10 ways to build your child’s memory
Having a great memory can help your child do better in school and on tests and get better grades. Here are 10 ways that you canuse to help your child improve his/her memory, including remembering facts, concepts, ideas, formulas and more:
- Make certain your child really understands the concept or formula he/she is required to memorize. Understanding a subject means that he/she is halfway to remembering it. Encourage your child to ask questions in class when he/she is unsure of an idea or fact.
- To remember something such as a name or math formula, exactly, word for word, get your child to make a rhyme or song from the information. Because humans are wired to remember music and its associations, setting facts to music can help children remember them.
- If they aren’t already, help your child become interested in the subject they need to memorize. Check out books, stories, videos, movies or music on the subject. Or visit a museum or gallery. If your child gets interested in the material he/she is learning, he/she will surely remember it more easily.
- Make sure the first thing that your child studies is the thing(s) he/she wants to remember the longest.
- Whenever possible, encourage your child to use mental images to help him/her remember information. Suggest that your child close his/her eyes and get a picture in his/her mind of how the information looks in the textbook or notebook. Ask your child to visualize the notes on the page and see key words that he/she has underlined.
- Have your child make his/her own examples and illustrations. When your child creates his/her own system for organization (using specific colors for headers, making numbered lists of facts to be memorized, putting information into charts and graphs, etc.) he or she will be more likely to remember the information.

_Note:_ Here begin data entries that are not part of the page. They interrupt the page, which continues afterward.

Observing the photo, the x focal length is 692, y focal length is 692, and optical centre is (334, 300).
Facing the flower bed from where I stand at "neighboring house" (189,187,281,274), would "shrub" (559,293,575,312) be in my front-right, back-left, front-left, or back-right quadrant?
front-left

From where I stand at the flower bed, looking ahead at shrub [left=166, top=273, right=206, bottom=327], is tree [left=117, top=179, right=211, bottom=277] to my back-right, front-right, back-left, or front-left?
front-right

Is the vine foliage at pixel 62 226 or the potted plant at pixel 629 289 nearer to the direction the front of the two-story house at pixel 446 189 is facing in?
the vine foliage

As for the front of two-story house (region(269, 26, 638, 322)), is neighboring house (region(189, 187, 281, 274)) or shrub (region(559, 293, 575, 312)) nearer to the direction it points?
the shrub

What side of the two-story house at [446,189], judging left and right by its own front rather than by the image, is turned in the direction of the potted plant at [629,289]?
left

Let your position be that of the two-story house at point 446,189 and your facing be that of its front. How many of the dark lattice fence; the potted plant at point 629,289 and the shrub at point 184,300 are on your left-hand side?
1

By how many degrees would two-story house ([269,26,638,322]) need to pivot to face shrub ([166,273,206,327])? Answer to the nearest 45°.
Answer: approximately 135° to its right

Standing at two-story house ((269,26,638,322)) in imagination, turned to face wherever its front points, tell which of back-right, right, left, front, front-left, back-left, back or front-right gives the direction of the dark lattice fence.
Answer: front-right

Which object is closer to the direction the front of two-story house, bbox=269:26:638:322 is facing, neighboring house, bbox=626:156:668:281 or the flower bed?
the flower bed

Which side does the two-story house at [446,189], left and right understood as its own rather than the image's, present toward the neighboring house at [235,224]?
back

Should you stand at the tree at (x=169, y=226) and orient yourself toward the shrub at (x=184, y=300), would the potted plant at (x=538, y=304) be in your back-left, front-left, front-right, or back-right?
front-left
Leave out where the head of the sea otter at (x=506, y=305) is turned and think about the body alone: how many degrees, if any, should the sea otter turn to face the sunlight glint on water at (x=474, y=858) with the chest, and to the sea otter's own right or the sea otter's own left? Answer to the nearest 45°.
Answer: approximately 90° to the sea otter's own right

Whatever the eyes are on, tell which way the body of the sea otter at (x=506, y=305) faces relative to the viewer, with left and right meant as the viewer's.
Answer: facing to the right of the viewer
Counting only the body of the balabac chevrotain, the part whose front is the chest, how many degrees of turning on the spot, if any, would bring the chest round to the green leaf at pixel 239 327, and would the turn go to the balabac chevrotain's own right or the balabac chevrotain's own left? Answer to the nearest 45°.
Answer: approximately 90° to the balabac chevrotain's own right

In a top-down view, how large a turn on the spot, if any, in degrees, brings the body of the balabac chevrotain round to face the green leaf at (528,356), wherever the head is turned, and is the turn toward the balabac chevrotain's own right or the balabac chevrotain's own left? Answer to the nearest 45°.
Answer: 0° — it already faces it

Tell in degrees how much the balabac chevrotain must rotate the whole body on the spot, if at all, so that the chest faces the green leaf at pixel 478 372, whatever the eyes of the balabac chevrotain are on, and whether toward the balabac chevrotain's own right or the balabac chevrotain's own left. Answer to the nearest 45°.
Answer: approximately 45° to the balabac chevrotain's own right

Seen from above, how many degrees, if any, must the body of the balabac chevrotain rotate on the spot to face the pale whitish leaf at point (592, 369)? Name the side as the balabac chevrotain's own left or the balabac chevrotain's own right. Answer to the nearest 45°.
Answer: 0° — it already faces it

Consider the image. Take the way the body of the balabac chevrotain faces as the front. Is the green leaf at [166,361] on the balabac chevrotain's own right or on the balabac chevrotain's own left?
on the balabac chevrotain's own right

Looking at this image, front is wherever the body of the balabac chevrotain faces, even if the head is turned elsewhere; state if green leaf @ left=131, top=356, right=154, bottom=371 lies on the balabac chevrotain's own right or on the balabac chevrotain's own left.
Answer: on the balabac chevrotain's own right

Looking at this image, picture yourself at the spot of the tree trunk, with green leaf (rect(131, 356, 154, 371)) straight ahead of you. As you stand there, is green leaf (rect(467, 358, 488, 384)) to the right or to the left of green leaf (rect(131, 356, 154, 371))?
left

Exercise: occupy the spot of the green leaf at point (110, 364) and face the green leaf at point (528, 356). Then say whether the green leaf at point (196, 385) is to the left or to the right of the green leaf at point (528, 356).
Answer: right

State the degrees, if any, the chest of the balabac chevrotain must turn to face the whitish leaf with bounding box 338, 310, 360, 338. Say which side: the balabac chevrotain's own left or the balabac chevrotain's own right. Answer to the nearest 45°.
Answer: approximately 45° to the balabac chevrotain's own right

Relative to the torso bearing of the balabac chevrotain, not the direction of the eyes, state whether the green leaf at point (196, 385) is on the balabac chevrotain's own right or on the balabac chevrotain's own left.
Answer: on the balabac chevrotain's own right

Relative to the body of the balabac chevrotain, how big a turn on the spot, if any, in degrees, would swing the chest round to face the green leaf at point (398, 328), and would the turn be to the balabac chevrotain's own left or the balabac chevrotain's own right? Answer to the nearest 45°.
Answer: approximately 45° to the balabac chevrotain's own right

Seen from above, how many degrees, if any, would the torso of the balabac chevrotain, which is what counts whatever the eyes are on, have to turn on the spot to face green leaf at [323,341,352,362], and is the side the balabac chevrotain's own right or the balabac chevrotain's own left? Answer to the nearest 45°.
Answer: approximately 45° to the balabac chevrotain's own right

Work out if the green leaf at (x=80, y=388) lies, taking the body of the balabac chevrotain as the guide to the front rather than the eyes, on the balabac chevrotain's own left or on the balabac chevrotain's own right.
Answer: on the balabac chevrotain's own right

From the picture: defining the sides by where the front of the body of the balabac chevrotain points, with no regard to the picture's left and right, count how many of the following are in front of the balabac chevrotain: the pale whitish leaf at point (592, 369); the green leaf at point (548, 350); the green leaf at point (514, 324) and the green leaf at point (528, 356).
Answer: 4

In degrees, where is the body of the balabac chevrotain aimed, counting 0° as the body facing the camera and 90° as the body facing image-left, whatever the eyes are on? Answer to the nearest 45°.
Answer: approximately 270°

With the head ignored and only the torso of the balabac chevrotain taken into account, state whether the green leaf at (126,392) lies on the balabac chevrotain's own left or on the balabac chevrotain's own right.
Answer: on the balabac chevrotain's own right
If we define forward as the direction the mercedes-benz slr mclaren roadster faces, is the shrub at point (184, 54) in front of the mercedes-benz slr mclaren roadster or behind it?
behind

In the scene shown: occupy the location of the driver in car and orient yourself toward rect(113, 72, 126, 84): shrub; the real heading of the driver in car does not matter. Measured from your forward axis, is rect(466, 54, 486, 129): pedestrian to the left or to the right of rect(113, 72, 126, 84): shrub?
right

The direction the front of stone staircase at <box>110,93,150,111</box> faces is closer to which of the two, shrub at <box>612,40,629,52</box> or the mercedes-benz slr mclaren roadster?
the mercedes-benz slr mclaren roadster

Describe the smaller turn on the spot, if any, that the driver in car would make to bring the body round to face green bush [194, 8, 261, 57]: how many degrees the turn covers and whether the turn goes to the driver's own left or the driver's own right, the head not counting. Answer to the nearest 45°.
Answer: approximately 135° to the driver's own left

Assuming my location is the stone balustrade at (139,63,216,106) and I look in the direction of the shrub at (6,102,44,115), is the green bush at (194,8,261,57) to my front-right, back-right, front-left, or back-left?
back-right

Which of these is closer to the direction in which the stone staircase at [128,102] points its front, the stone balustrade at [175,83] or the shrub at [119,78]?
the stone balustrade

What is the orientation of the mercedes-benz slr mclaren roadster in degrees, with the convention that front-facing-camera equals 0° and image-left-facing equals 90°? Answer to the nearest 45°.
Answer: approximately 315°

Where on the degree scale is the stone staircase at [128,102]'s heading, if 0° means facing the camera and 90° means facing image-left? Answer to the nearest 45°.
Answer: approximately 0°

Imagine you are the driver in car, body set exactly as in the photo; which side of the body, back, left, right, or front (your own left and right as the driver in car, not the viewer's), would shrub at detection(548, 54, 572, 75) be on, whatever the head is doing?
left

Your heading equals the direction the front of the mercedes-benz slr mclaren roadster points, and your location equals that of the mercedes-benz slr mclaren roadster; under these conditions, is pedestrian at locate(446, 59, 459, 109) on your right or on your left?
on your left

- Teach your child use a specific picture to represent an idea or concept. Another way is to create a mind map of various ideas and how they relate to one another.
- Have your child make a list of key words to explain an idea or subject. Then, form associations among the items they need to memorize. The more distinct the associations, the easier they’ll be to remember.
- Encourage your child to explain the information he/she is memorizing to a parent, sibling or friend without referring to notes. Make it a challenge to see how much he/she can remember. Then go back and study the information again and again to memorize it totally.
- Your child should study notes by reading them through from start to finish, then focusing on the parts that he/she doesn’t know as completely.